These two layers work together, but they serve completely different purposes. Confusing them or ignoring one over the other leads to poor network design decisions. This article explains both in simple terms with real context.
What is the Underlay Network
The underlay network is the physical foundation of any SD-WAN deployment. It includes the actual routers, switches, cables, fiber links, MPLS circuits, broadband connections, and LTE or 5G links that carry data from one point to another. Think of the underlay as the roads on which traffic physically travels.
When a company connects its branch offices to the data center, the underlay is made up of the actual internet service provider connections and transport links. These connections could be MPLS, broadband, or a mix of both. The underlay does not have intelligence about application traffic. It simply provides the raw connectivity between sites.

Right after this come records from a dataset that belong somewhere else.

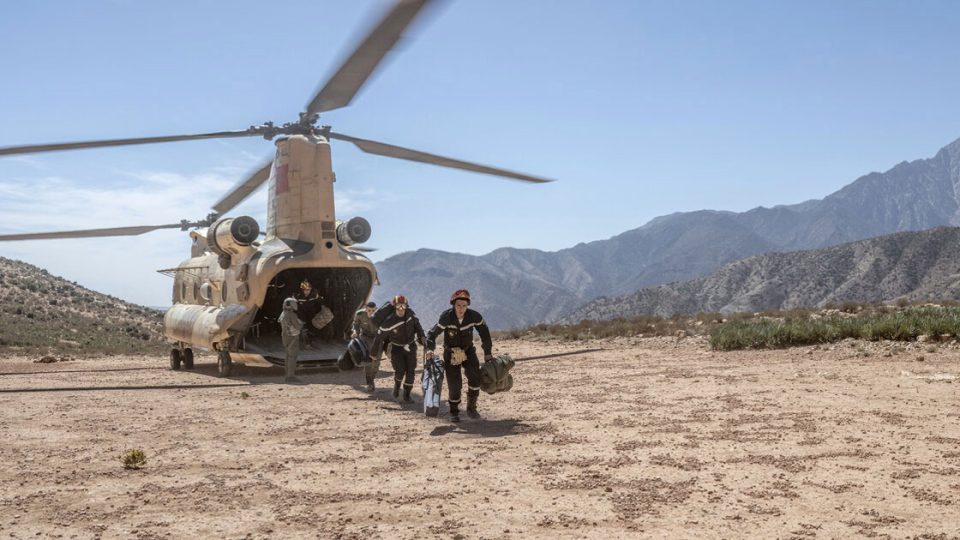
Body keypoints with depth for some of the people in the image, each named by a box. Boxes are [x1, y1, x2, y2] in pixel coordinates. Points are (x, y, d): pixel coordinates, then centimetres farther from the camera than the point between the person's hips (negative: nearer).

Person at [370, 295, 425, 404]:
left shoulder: (410, 314, -14)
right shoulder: (389, 322, -26)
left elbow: (416, 323, 8)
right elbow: (379, 337, -16)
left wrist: (421, 336, -1)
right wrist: (374, 353, -7)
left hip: (410, 347, 4)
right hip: (397, 348, -3)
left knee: (410, 371, 2)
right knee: (400, 370, -17)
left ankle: (407, 395, 17)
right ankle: (396, 386, 15)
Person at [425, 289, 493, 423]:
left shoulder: (474, 316, -16)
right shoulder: (446, 317, -22)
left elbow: (484, 333, -1)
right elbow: (432, 333, -18)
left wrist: (488, 353, 3)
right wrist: (430, 349, -35)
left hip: (468, 350, 1)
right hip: (451, 352, -1)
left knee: (475, 376, -20)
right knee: (454, 384, -5)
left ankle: (471, 407, -3)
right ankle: (454, 412, 17)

The quality of the underlay directly affects how well the overlay performs. If the underlay has high latency or packet loss, the SD-WAN overlay has to work harder to compensate. This is why organizations often use multiple underlay transports to add redundancy and improve performance.
What is the Overlay Network
The overlay network sits on top of the underlay. It is a virtual network created by SD-WAN software that builds secure tunnels between SD-WAN edge devices. These tunnels are usually built using protocols like IPsec or GRE. The overlay does not depend on the physical path. It simply uses the underlay as its transport.
What makes the overlay powerful is its intelligence. The SD-WAN controller can measure the health of each underlay path and dynamically choose the best path for each type of traffic. For example, a real-time video call might be routed over a low-latency broadband link, while bulk file transfers go over a cheaper MPLS link. The overlay handles all of this automatically based on policies you define.
A simple way to visualize this: the underlay is the physical highway system, and the overlay is the GPS navigation that picks the best route at any given time.
How Overlay and Underlay Work Together
The overlay depends entirely on the underlay for actual data transport. Without a working underlay, the overlay tunnels cannot be established. However, the overlay gives SD-WAN its defining characteristics — centralized management, application awareness, and dynamic path selection.
In a typical SD-WAN setup, each branch has an SD-WAN edge device. This device connects to the underlay transports available at that site, such as broadband and MPLS. Over these transports, it builds encrypted overlay tunnels to the hub site or data center. The SD-WAN controller monitors the performance of these tunnels in real time and steers application traffic across the most suitable path.